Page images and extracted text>

::::::

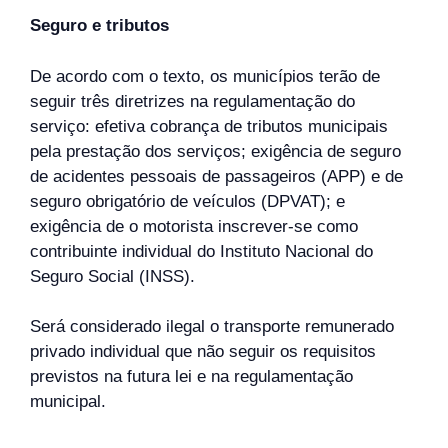
Seguro e tributos
De acordo com o texto, os municípios terão de
seguir três diretrizes na regulamentação do
serviço: efetiva cobrança de tributos municipais
pela prestação dos serviços; exigência de seguro
de acidentes pessoais de passageiros (APP) e de
seguro obrigatório de veículos (DPVAT); e
exigência de o motorista inscrever-se como
contribuinte individual do Instituto Nacional do
Seguro Social (INSS).
Será considerado ilegal o transporte remunerado
privado individual que não seguir os requisitos
previstos na futura lei e na regulamentação
municipal.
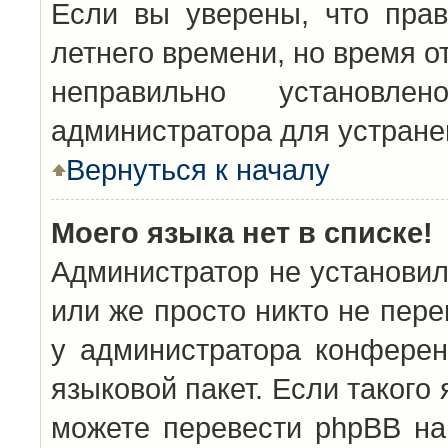
Если вы уверены, что прав
летнего времени, но время о
неправильно установл
администратора для устран
Вернуться к началу
Моего языка нет в списке!
Администратор не установил
или же просто никто не пер
у администратора конферен
языковой пакет. Если такого 
можете перевести phpBB н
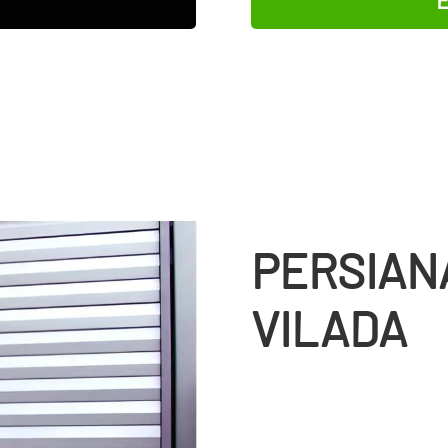
PERSIAN
VILADA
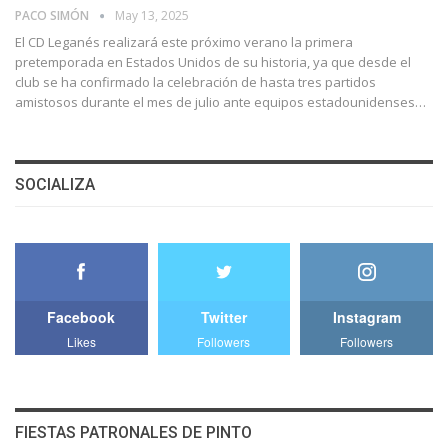
PACO SIMÓN
May 13, 2025
El CD Leganés realizará este próximo verano la primera
pretemporada en Estados Unidos de su historia, ya que desde el
club se ha confirmado la celebración de hasta tres partidos
amistosos durante el mes de julio ante equipos estadounidenses…
SOCIALIZA
Facebook
Twitter
Instagram
Likes
Followers
Followers
FIESTAS PATRONALES DE PINTO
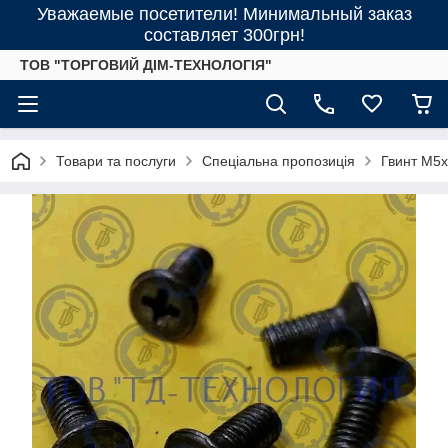
Уважаемые посетители! Минимальный заказ
составляет 300грн!
ТОВ "ТОРГОВИЙ ДІМ-ТЕХНОЛОГІЯ"
Товари та послуги
Спеціальна пропозиція
Гвинт М5х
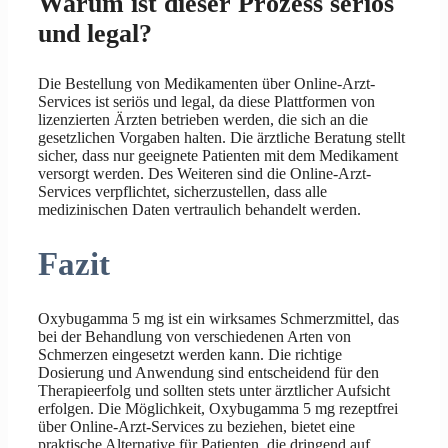
Warum ist dieser Prozess seriös
und legal?
Die Bestellung von Medikamenten über Online-Arzt-
Services ist seriös und legal, da diese Plattformen von
lizenzierten Ärzten betrieben werden, die sich an die
gesetzlichen Vorgaben halten. Die ärztliche Beratung stellt
sicher, dass nur geeignete Patienten mit dem Medikament
versorgt werden. Des Weiteren sind die Online-Arzt-
Services verpflichtet, sicherzustellen, dass alle
medizinischen Daten vertraulich behandelt werden.
Fazit
Oxybugamma 5 mg ist ein wirksames Schmerzmittel, das
bei der Behandlung von verschiedenen Arten von
Schmerzen eingesetzt werden kann. Die richtige
Dosierung und Anwendung sind entscheidend für den
Therapieerfolg und sollten stets unter ärztlicher Aufsicht
erfolgen. Die Möglichkeit, Oxybugamma 5 mg rezeptfrei
über Online-Arzt-Services zu beziehen, bietet eine
praktische Alternative für Patienten, die dringend auf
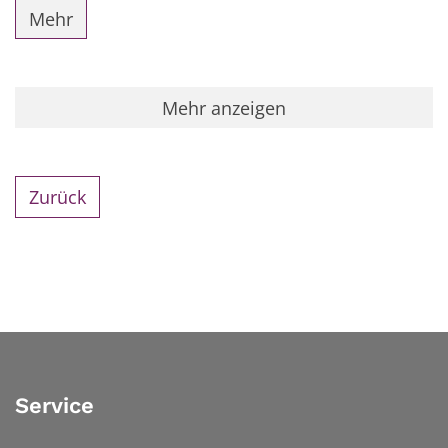
Mehr
Mehr anzeigen
Zurück
Service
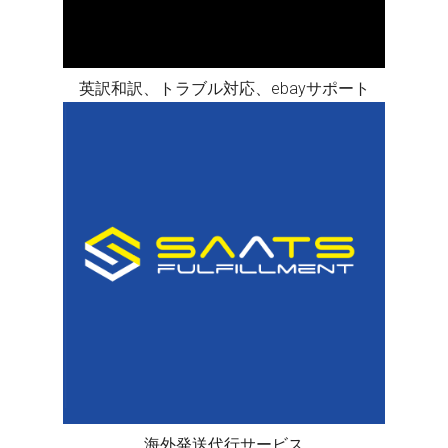
英訳和訳、トラブル対応、ebayサポート
海外発送代行サービス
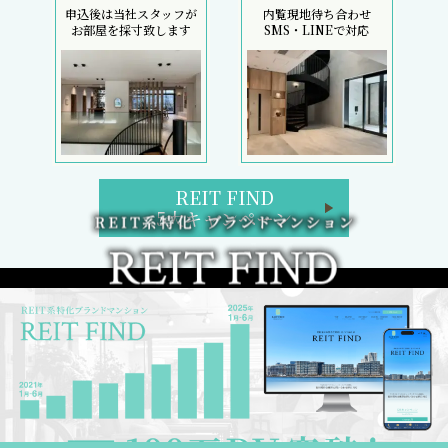
申込後は当社スタッフが
内覧現地待ち合わせ
お部屋を採寸致します
SMS・LINEで対応
REIT FIND
5大キャンペーン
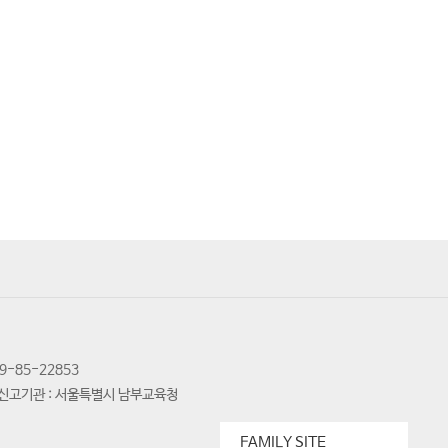
-85-22853
신고기관 : 서울특별시 남부교육청
FAMILY SITE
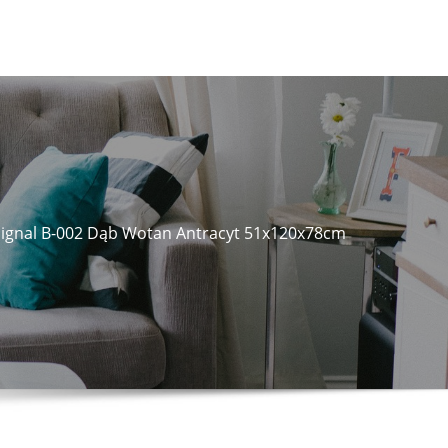
Signal B-002 Dąb Wotan Antracyt 51x120x78cm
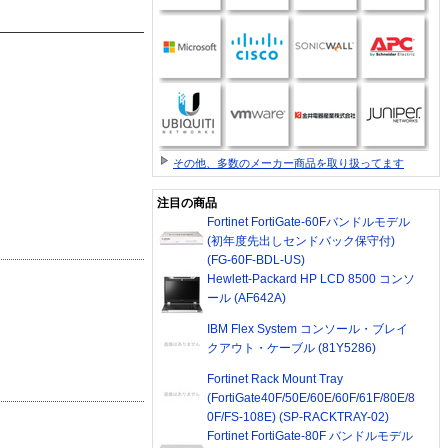
その他、多数のメーカー商品を取り扱ってます
注目の商品
Fortinet FortiGate-60Fバンドルモデル
(初年度先出しセンドバック保守付)
(FG-60F-BDL-US)
Hewlett-Packard HP LCD 8500 コンソ
ール (AF642A)
IBM Flex System コンソール・ブレイ
クアウト・ケーブル (81Y5286)
Fortinet Rack Mount Tray
(FortiGate40F/50E/60E/60F/61F/80E/8
0F/FS-108E) (SP-RACKTRAY-02)
Fortinet FortiGate-80F バンドルモデル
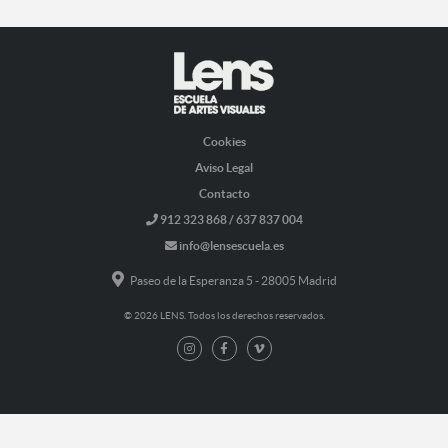
Cookies
Aviso Legal
Contacto
912 323 868 / 637 837 004
info@lensescuela.es
Paseo de la Esperanza 5 - 28005 Madrid
© 2026 LENS. Todos los derechos reservados.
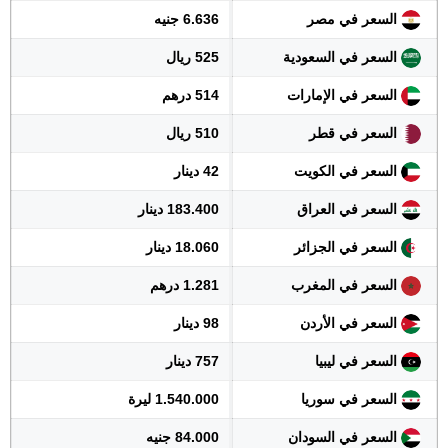
السعر في مصر
6.636 جنيه
السعر في السعودية
525 ريال
السعر في الإمارات
514 درهم
السعر في قطر
510 ريال
السعر في الكويت
42 دينار
السعر في العراق
183.400 دينار
السعر في الجزائر
18.060 دينار
السعر في المغرب
1.281 درهم
السعر في الأردن
98 دينار
السعر في ليبيا
757 دينار
السعر في سوريا
1.540.000 ليرة
السعر في السودان
84.000 جنيه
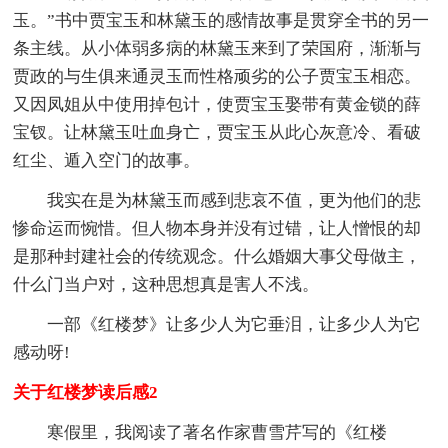
玉。”书中贾宝玉和林黛玉的感情故事是贯穿全书的另一
条主线。从小体弱多病的林黛玉来到了荣国府，渐渐与
贾政的与生俱来通灵玉而性格顽劣的公子贾宝玉相恋。
又因凤姐从中使用掉包计，使贾宝玉娶带有黄金锁的薛
宝钗。让林黛玉吐血身亡，贾宝玉从此心灰意冷、看破
红尘、遁入空门的故事。
我实在是为林黛玉而感到悲哀不值，更为他们的悲
惨命运而惋惜。但人物本身并没有过错，让人憎恨的却
是那种封建社会的传统观念。什么婚姻大事父母做主，
什么门当户对，这种思想真是害人不浅。
一部《红楼梦》让多少人为它垂泪，让多少人为它
感动呀!
关于红楼梦读后感2
寒假里，我阅读了著名作家曹雪芹写的《红楼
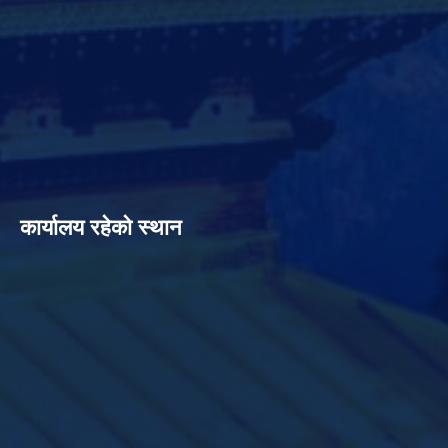
कार्यालय रहेको स्थान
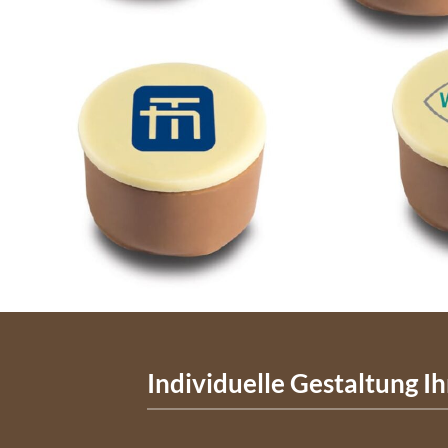
Individuelle Gestaltung Ih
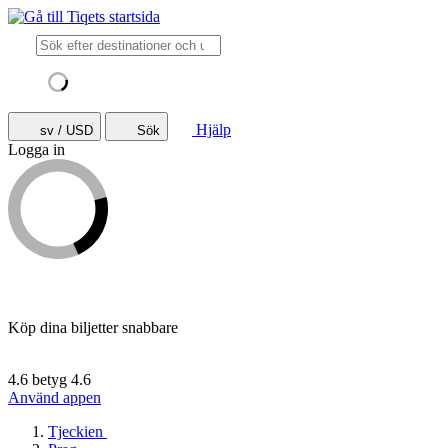
Hjälp
sv / USD
Sök
Logga in
Köp dina biljetter snabbare
4.6 betyg
4.6
Använd appen
Tjeckien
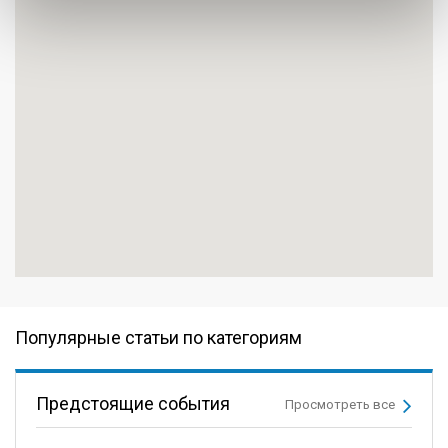
Популярные статьи по категориям
Предстоящие события
Просмотреть все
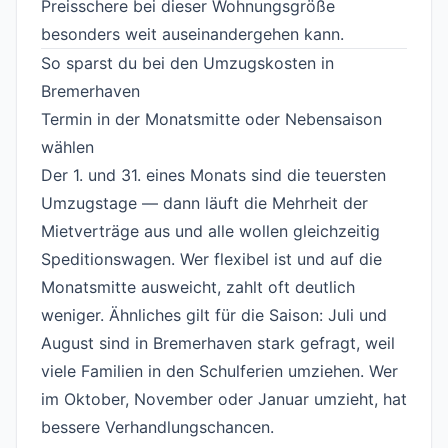
Preisschere bei dieser Wohnungsgröße
besonders weit auseinandergehen kann.
So sparst du bei den Umzugskosten in
Bremerhaven
#
Termin in der Monatsmitte oder Nebensaison
wählen
#
Der 1. und 31. eines Monats sind die teuersten
Umzugstage — dann läuft die Mehrheit der
Mietverträge aus und alle wollen gleichzeitig
Speditionswagen. Wer flexibel ist und auf die
Monatsmitte ausweicht, zahlt oft deutlich
weniger. Ähnliches gilt für die Saison: Juli und
August sind in Bremerhaven stark gefragt, weil
viele Familien in den Schulferien umziehen. Wer
im Oktober, November oder Januar umzieht, hat
bessere Verhandlungschancen.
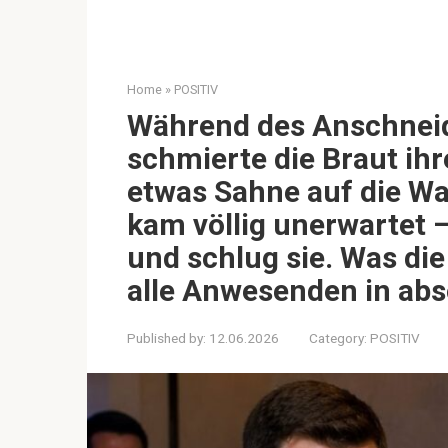
Home
»
POSITIV
Während des Anschneid
schmierte die Braut ih
etwas Sahne auf die Wa
kam völlig unerwartet –
und schlug sie. Was die
alle Anwesenden in ab
Published by:
12.06.2026
Category:
POSITIV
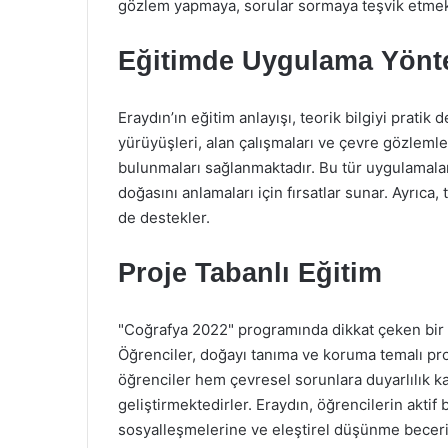
gözlem yapmaya, sorular sormaya teşvik etmek
Eğitimde Uygulama Yönt
Eraydın’ın eğitim anlayışı, teorik bilgiyi prati
yürüyüşleri, alan çalışmaları ve çevre gözlemler
bulunmaları sağlanmaktadır. Bu tür uygulamala
doğasını anlamaları için fırsatlar sunar. Ayrıca, 
de destekler.
Proje Tabanlı Eğitim
"Coğrafya 2022" programında dikkat çeken bir b
Öğrenciler, doğayı tanıma ve koruma temalı proje
öğrenciler hem çevresel sorunlara duyarlılık
geliştirmektedirler. Eraydın, öğrencilerin aktif 
sosyalleşmelerine ve eleştirel düşünme beceri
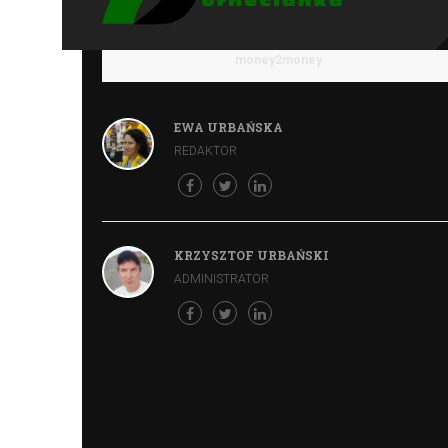
money2money
EWA URBAŃSKA
REDAKTOR
KRZYSZTOF URBAŃSKI
ADMINISTRATOR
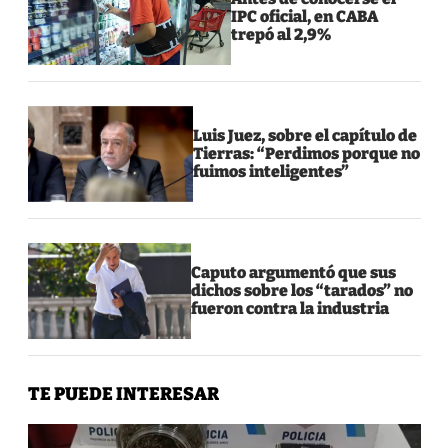
IPC oficial, en CABA
trepó al 2,9%
Luis Juez, sobre el capítulo de
Tierras: “Perdimos porque no
fuimos inteligentes”
Caputo argumentó que sus
dichos sobre los “tarados” no
fueron contra la industria
TE PUEDE INTERESAR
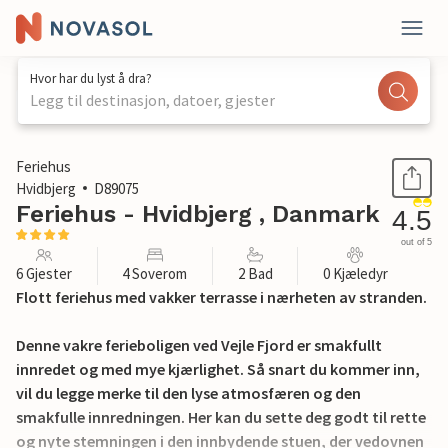
Hvor har du lyst å dra?
Legg til destinasjon, datoer, gjester
1 / 23
Feriehus
Hvidbjerg
D89075
Feriehus - Hvidbjerg , Danmark
4.5
out of 5
6 Gjester
4 Soverom
2 Bad
0 Kjæledyr
Flott feriehus med vakker terrasse i nærheten av stranden.
Denne vakre ferieboligen ved Vejle Fjord er smakfullt
innredet og med mye kjærlighet. Så snart du kommer inn,
vil du legge merke til den lyse atmosfæren og den
smakfulle innredningen. Her kan du sette deg godt til rette
og nyte stemningen i den innbydende stuen, der vedovnen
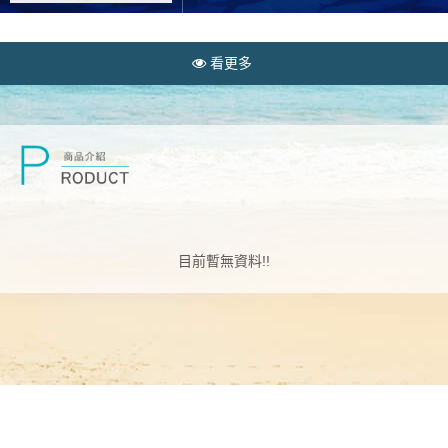
ALBUM
看更多
目前暫無資料!!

::::::

Work required>
Look through the records for the string "Services". Copy every line that has it.

Answer to this exercise>
Services ist seriös und legal, da diese Plattformen von
Services verpflichtet, sicherzustellen, dass alle
über Online-Arzt-Services zu beziehen, bietet eine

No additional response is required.